Slowly but surely, former Bush speechwriter David Frum has been working to restore some semblance of credibility. After his White House stint — he is often credited for helping coin the “axis of evil” phrase — Frum remained a loyal Bushie in the conservative media for quite a while, until a few months ago, when he started to voice restrained concerns about today’s Republican Party.
In August, for example, Frum wrote a piece on Karl Rove’s tenure, which argued that Rove crafted a White House political strategy that was predicated on helping Republicans, instead of helping the country.
Last month, Frum went even further, publishing a piece accusing conservative Republicans in general of embracing an unhealthy, anti-intellectual worldview.
Today, he tells the NYT’s Deborah Solomon that he’s considered the Republican Party’s standing in the current political landscape, and he’s “terrified.”

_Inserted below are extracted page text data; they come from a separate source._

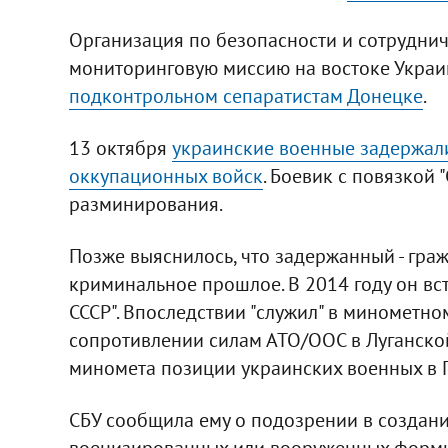
Организация по безопасности и сотруднич
мониторинговую миссию на востоке Укра
подконтрольном сепаратистам Донецке
.
13 октября
украинские военные задержали
оккупационных войск
. Боевик с повязкой
разминирования.
Позже выяснилось, что задержанный - гра
криминальное прошлое. В 2014 году он в
СССР". Впоследствии "служил" в минометно
сопротивлении силам АТО/ООС в Луганской 
миномета позиции украинских военных в 
СБУ сообщила ему о подозрении в создан
военизированных или вооруженных форм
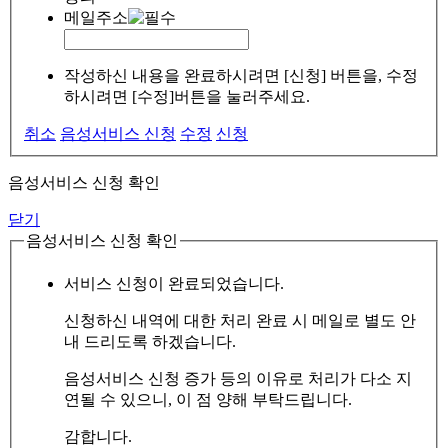
메일주소
작성하신 내용을 완료하시려면 [신청] 버튼을, 수정
하시려면 [수정]버튼을 눌러주세요.
취소
음성서비스 신청
수정
신청
음성서비스 신청 확인
닫기
음성서비스 신청 확인
서비스 신청이 완료되었습니다.
신청하신 내역에 대한 처리 완료 시 메일로 별도 안
내 드리도록 하겠습니다.
음성서비스 신청 증가 등의 이유로 처리가 다소 지
연될 수 있으니, 이 점 양해 부탁드립니다.
감합니다.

NYT: As a resident fellow at the American Enterprise Institute and former speechwriter for President Bush, you’re surprisingly critical of him in your new book, claiming he has appointed “consistently mediocre people” to important jobs and made “a shambles” of the Iraq war. Do you see the book as a mea culpa?
DF: No. Mea culpa is a kind of hand-wringing, breast-beating, woe-is-me attitude that I don’t share. What I am saying is that there is exhaustion, intellectual exhaustion on the part of Republicans and conservatives.
NYT: And that their long winning streak in Congress has ended?
DF: What I am terrified of is that the Republican Party is heading into a period of political defeat. We lost the election in 2006. I am terrified that we can lose the election in 2008. We can lose in 2012, and it will take us half a dozen years to do the rethinking we need to do.
With any luck, it’ll take at least that long.
I can say agree with the entire sentiment, but Josh Patashnik’s assessment after the Iowa caucuses raised a valid point.
Politics is not rocket science. You have one party led by a deeply unpopular, unapologetic right-wing ideologue whom its presidential candidates nevertheless decided to embrace. You have another party that has spent most of the past quarter-century undergoing the painful but necessary process of taming its own ideological excesses and tacking to the center. As a result, it now boasts appealing, mainstream candidates with pragmatic policy proposals for addressing real problems. What, exactly, did people think was going to happen? “Nature cannot be fooled,” said Richard Feynman. Nor can the median voter.
Andrew Sullivan added:
[L]ook at how the caucus-goers defined themselves in the entrance polls. Among the Dems: Very Liberal: 18 percent; Somewhat Liberal: 36 percent; Moderate: 40 percent; Conservative: 6 percent. Now check out the Republicans: Very Conservative: 45 percent; Somewhat Conservative: 43 percent; Moderate: 11 percent; Liberal: 1 percent.
One is a national party; the other is on its way to being an ideological church. The damage Bush and Rove have done — revealed in 2006 — is now inescapable.
I guess that’s why Frum is “terrified.”